¹ Key Laboratory of Dark Matter and Space Astronomy, Purple Mountain Observatory, Chinese Academy of Sciences, 210008 Nanjing, PR China
e-mail: ryang@mpi-hd.mpg.de; liusm@pmo.ac.cn
² Department of Astronomy, Nanjing University, 210093 Nanjing, PR China
³ Key Laboratory of Particle Astrophysics, Institute of High Energy Physics, Chinese Academy of Sciences, 100049 Beijing, PR China
⁴ Max-Planck-Institut für Kernphysik, P.O. Box 103980, 69029 Heidelberg, Germany

Received: 24 September 2013
Accepted: 1 May 2014

Abstract

Context. HESS J1731-347 has been identified as one of the few TeV-bright shell-type supernova remnants (SNRs). These remnants are dominated by nonthermal emission, and the nature of TeV emission has been continuously debated for nearly a decade.

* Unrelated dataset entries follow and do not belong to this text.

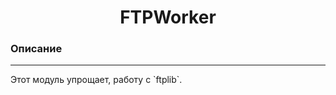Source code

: <h1 style="text-align: center;">FTPWorker</h1>
<h3 style="text-align: left;">Описание</h3>
<hr>
Этот модуль упрощает, работу с `ftplib`.
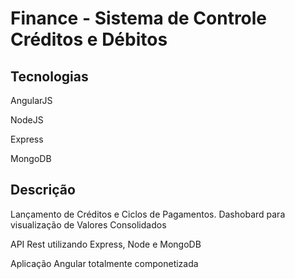 # Finance - Sistema de Controle Créditos e Débitos

## Tecnologias
<p>AngularJS</p>
<p>NodeJS</p>
<p>Express</p>
<p>MongoDB</p>

## Descrição
<p>Lançamento de Créditos e Ciclos de Pagamentos. Dashobard para visualização de Valores Consolidados</p>


<p>API Rest utilizando Express, Node  e MongoDB</p>
<p>Aplicação Angular totalmente componetizada</p>

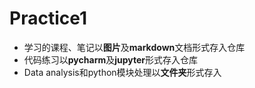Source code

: # Practice1
* 学习的课程、笔记以**图片**及**markdown**文档形式存入仓库
* 代码练习以**pycharm**及**jupyter**形式存入仓库
* Data analysis和python模块处理以**文件夹**形式存入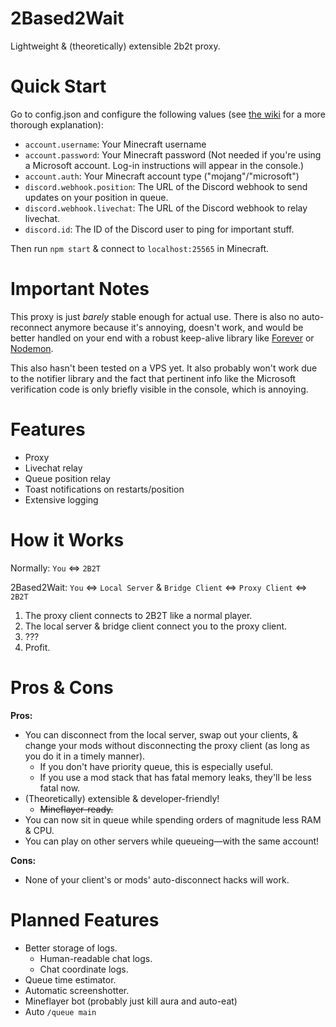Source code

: # 2Based2Wait

Lightweight & (theoretically) extensible 2b2t proxy.

# Quick Start

Go to config.json and configure the following values (see [the wiki](https://github.com/Enchoseon/2based2wait/wiki/Configuration-Guide) for a more thorough explanation):
- `account.username`: Your Minecraft username
- `account.password`: Your Minecraft password (Not needed if you're using a Microsoft account. Log-in instructions will appear in the console.)
- `account.auth`: Your Minecraft account type ("mojang"/"microsoft")
- `discord.webhook.position`: The URL of the Discord webhook to send updates on your position in queue.
- `discord.webhook.livechat`: The URL of the Discord webhook to relay livechat.
- `discord.id`: The ID of the Discord user to ping for important stuff.

Then run `npm start` & connect to `localhost:25565` in Minecraft.

# Important Notes

This proxy is just *barely* stable enough for actual use. There is also no auto-reconnect anymore because it's annoying, doesn't work, and would be better handled on your end with a robust keep-alive library like [Forever](https://github.com/foreversd/forever) or [Nodemon](https://github.com/remy/nodemon).

This also hasn't been tested on a VPS yet. It also probably won't work due to the notifier library and the fact that pertinent info like the Microsoft verification code is only briefly visible in the console, which is annoying.

# Features

- Proxy
- Livechat relay
- Queue position relay
- Toast notifications on restarts/position
- Extensive logging

# How it Works

Normally: `You` <=> `2B2T`

2Based2Wait: `You` <=> `Local Server` & `Bridge Client` <=> `Proxy Client` <=> `2B2T`

1. The proxy client connects to 2B2T like a normal player.
2. The local server & bridge client connect you to the proxy client.
3. ???
4. Profit.

# Pros & Cons

**Pros:**
- You can disconnect from the local server, swap out your clients, & change your mods without disconnecting the proxy client (as long as you do it in a timely manner).
  - If you don't have priority queue, this is especially useful.
  - If you use a mod stack that has fatal memory leaks, they'll be less fatal now.
- (Theoretically) extensible & developer-friendly!
  - ~~Mineflayer-ready.~~
- You can now sit in queue while spending orders of magnitude less RAM & CPU.
- You can play on other servers while queueing—with the same account!

**Cons:**
- None of your client's or mods' auto-disconnect hacks will work.

# Planned Features

- Better storage of logs.
  - Human-readable chat logs.
  - Chat coordinate logs.
- Queue time estimator.
- Automatic screenshotter.
- Mineflayer bot (probably just kill aura and auto-eat)
- Auto `/queue main`
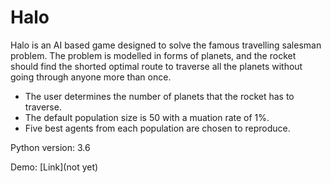 # Halo
Halo is an AI based game designed to solve the famous travelling salesman problem. The problem is modelled in forms of planets, and the rocket should find the shorted optimal route to traverse all the planets without going through anyone more than once.  

* The user determines the number of planets that the rocket has to traverse.
* The default population size is 50 with a muation rate of 1%.  
* Five best agents from each population are chosen to reproduce.
 
Python version: 3.6

Demo: [Link](not yet)
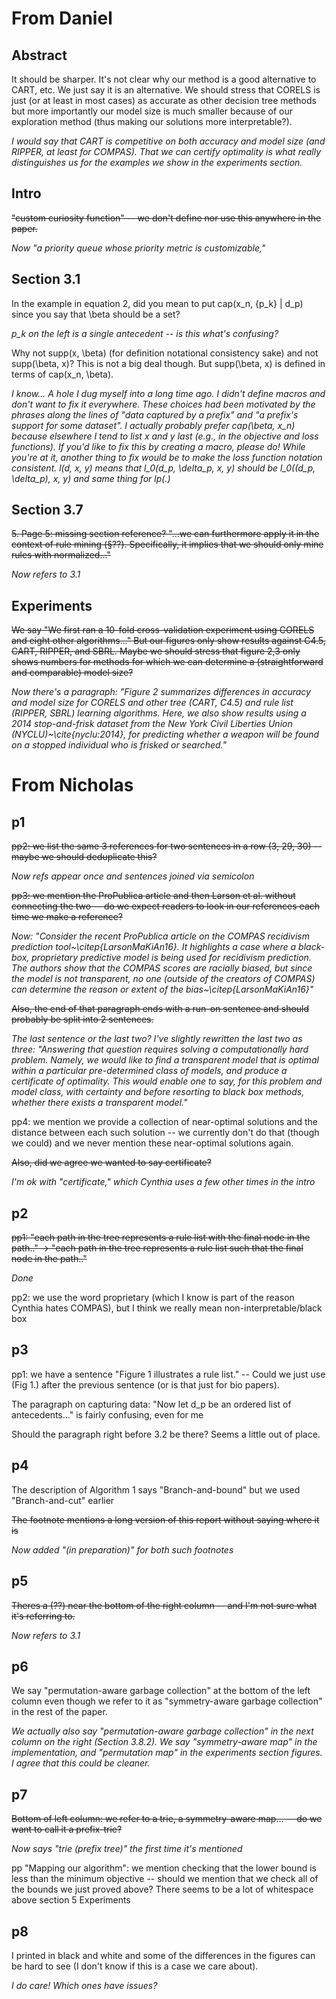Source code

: # From Daniel

## Abstract
It should be sharper. It's not clear why our method is a good alternative to CART, etc. We just say it is
an alternative. We should stress that CORELS is just (or at least in most cases) as accurate as
other decision tree methods but more importantly our model size is much smaller because of our exploration method
(thus making our solutions more interpretable?).

*I would say that CART is competitive on both accuracy and model size (and RIPPER, at least for COMPAS). That we can certify optimality is what really distinguishes us for the examples we show in the experiments section.*

## Intro
~~"custom curiosity function" -- we don't define nor use this anywhere in the paper.~~

*Now "a priority queue whose priority metric is customizable,"*

## Section 3.1

In the example in equation 2, did you mean to put
cap(x_n, {p_k} | d_p) since you say that \beta should be a set?

*p_k on the left is a single antecedent -- is this what's confusing?*

Why not supp(x, \beta) (for definition notational consistency sake) and not supp(\beta, x)?
This is not a big deal though. But supp(\beta, x) is defined in terms of cap(x_n, \beta).

*I know... A hole I dug myself into a long time ago.  I didn't define macros and don't want to fix it everywhere.  These choices had been motivated by the phrases along the lines of "data captured by a prefix" and "a prefix's support for some dataset".  I actually probably prefer cap(\beta, x_n) because elsewhere I tend to list x and y last (e.g., in the objective and loss functions).  If you'd like to fix this by creating a macro, please do!  While you're at it, another thing to fix would be to make the loss function notation consistent.  l(d, x, y) means that l_0(d_p, \delta_p, x, y) should be l_0((d_p, \delta_p), x, y) and same thing for lp(.)*

## Section 3.7

~~5. Page 5: missing section reference?
"...we can furthermore apply it in the context of rule mining (§??).
Specifically, it implies that we should only mine rules with normalized..."~~

*Now refers to 3.1*

## Experiments

~~We say "We first ran a 10-fold cross-validation experiment using CORELS and eight other algorithms..."
But our figures only show results against C4.5, CART, RIPPER, and SBRL. Maybe we should stress that figure 2,3 only
shows numbers for methods for which we can determine a (straightforward and comparable) model size?~~

*Now there's a paragraph: "Figure 2 summarizes differences in accuracy and model size
for CORELS and other tree (CART, C4.5) and rule list (RIPPER, SBRL) learning algorithms.
Here, we also show results using a 2014 stop-and-frisk dataset from the
New York Civil Liberties Union (NYCLU)~\cite{nyclu:2014}, for predicting whether
a weapon will be found on a stopped individual who is frisked or searched."*

# From Nicholas

## p1

~~pp2: we list the same 3 references for two sentences in a row (3, 29, 30) -- maybe we should deduplicate this?~~

*Now refs appear once and sentences joined via semicolon*

~~pp3: we mention the ProPublica article and then Larson et al. without connecting the two -- do we expect readers to look in our references each time we make a reference?~~

*Now: "Consider the recent ProPublica article on the COMPAS recidivism prediction tool~\citep{LarsonMaKiAn16}. It highlights a case where a black-box, proprietary predictive model is being used for recidivism prediction. The authors show that the COMPAS scores are racially biased, but since the model is not transparent, no one (outside of the creators of COMPAS) can determine the reason or extent of the bias~\citep{LarsonMaKiAn16}"*

~~Also, the end of that paragraph ends with a run-on sentence and should probably be split into 2 sentences.~~

*The last sentence or the last two?  I've slightly rewritten the last two as three: "Answering that question requires solving a computationally hard problem. Namely, we would like to find a transparent model that is optimal within a particular pre-determined class of models, and produce a certificate of optimality. This would enable one to say, for this problem and model class, with certainty and before resorting to black box methods, whether there exists a transparent model."*

pp4: we mention we provide a collection of near-optimal solutions and the distance between each such solution -- we currently don't do that (though we could) and we never mention these near-optimal solutions again.

~~Also, did we agree we wanted to say certificate?~~

*I'm ok with "certificate," which Cynthia uses a few other times in the intro*

## p2

~~pp1: "each path in the tree represents a rule list with the final node in the path.." -> "each path in the tree represents a rule list such that the final node in the path.."~~

*Done*

pp2: we use the word proprietary (which I know is part of the reason Cynthia hates COMPAS), but I think we really mean non-interpretable/black box

## p3

pp1: we have a sentence "Figure 1 illustrates a rule list." -- Could we just use (Fig 1.) after the previous sentence (or is that just for bio papers).

The paragraph on capturing data: "Now let d_p be an ordered list of antecedents..." is fairly confusing, even for me

Should the paragraph right before 3.2 be there? Seems a little out of place.

## p4
The description of Algorithm 1 says "Branch-and-bound" but we used "Branch-and-cut" earlier

~~The footnote mentions a long version of this report without saying where it is~~

*Now added "(in preparation)" for both such footnotes*

## p5
~~Theres a (??) near the bottom of the right column -- and I'm not sure what it's referring to.~~

*Now refers to 3.1*

## p6
We say "permutation-aware garbage collection" at the bottom of the left column even though we refer to it as "symmetry-aware garbage collection" in the rest of the paper.

*We actually also say "permutation-aware garbage collection" in the next column on the right (Section 3.8.2).  We say "symmetry-aware map" in the implementation, and "permutation map" in the experiments section figures.  I agree that this could be cleaner.*

## p7
~~Bottom of left column: we refer to a trie, a symmetry-aware map... -- do we want to call it a prefix-trie?~~

*Now says "trie (prefix tree)" the first time it's mentioned*

pp "Mapping our algorithm": we mention checking that the lower bound is less than the minimum objective -- should we mention that we check all of the bounds we just proved above?
There seems to be a lot of whitespace above section 5 Experiments

## p8
I printed in black and white and some of the differences in the figures can be hard to see (I don't know if this is a case we care about).

*I do care! Which ones have issues?*
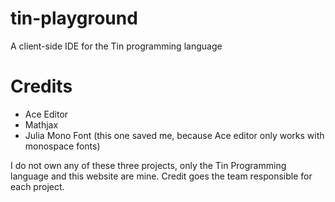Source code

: # tin-playground
A client-side IDE for the Tin programming language

# Credits
- Ace Editor
- Mathjax
- Julia Mono Font (this one saved me, because Ace editor only works with monospace fonts)

I do not own any of these three projects, only the Tin Programming language and this website are mine. Credit goes the team responsible for each project.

Aims. We carry out the detailed modeling of the radio to γ-ray spectrum of HESS J1731-347 to constrain the magnetic field and energetic particles sources, which we compare with those of the other TeV-bright shell-type SNRs explored before.

Methods. Four years of data from Fermi Large Area Telescope (LAT) observations for regions around this remnant are analyzed, leading to no detection correlated with the source discovered in the TeV band. The Markov chain Monte Carlo method is used to constrain parameters of one-zone models for the overall emission spectrum.

Results. Based on the 99.9% upper limits of fluxes in the GeV range, one-zone hadronic models with an energetic proton spectral slope greater than 1.8 can be ruled out, which favors a leptonic origin for the γ-ray emission, making this remnant a sibling of the brightest TeV SNR RX J1713.7-3946, the Vela Junior SNR RX J0852.0-4622, and RCW 86. The best-fit leptonic model has an electron spectral slope of 1.8 and a magnetic field of ~30 μG, which is at least a factor of 2 higher than those of RX J1713.7-3946 and RX J0852.0-4622, posing a challenge to the distance estimate and/or the energy equipartition between energetic electrons and the magnetic field of this source. A measurement of the shock speed will address this challenge and has implications on the magnetic field evolution and electron acceleration driven by shocks of SNRs.